Assignment: From the line containing "pour accéder à" through the last line of the entries, set down every line exactly and add nothing.

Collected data
===

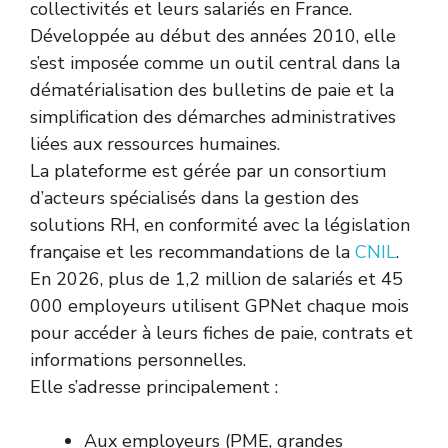
collectivités et leurs salariés en France.
Développée au début des années 2010, elle
s’est imposée comme un outil central dans la
dématérialisation des bulletins de paie et la
simplification des démarches administratives
liées aux ressources humaines.
La plateforme est gérée par un consortium
d’acteurs spécialisés dans la gestion des
solutions RH, en conformité avec la législation
française et les recommandations de la
CNIL
.
En 2026, plus de 1,2 million de salariés et 45
000 employeurs utilisent GPNet chaque mois
pour accéder à leurs fiches de paie, contrats et
informations personnelles.
Elle s’adresse principalement :
Aux employeurs (PME, grandes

===

Exercise output:
pour accéder à leurs fiches de paie, contrats et
informations personnelles.
Elle s’adresse principalement :
Aux employeurs (PME, grandes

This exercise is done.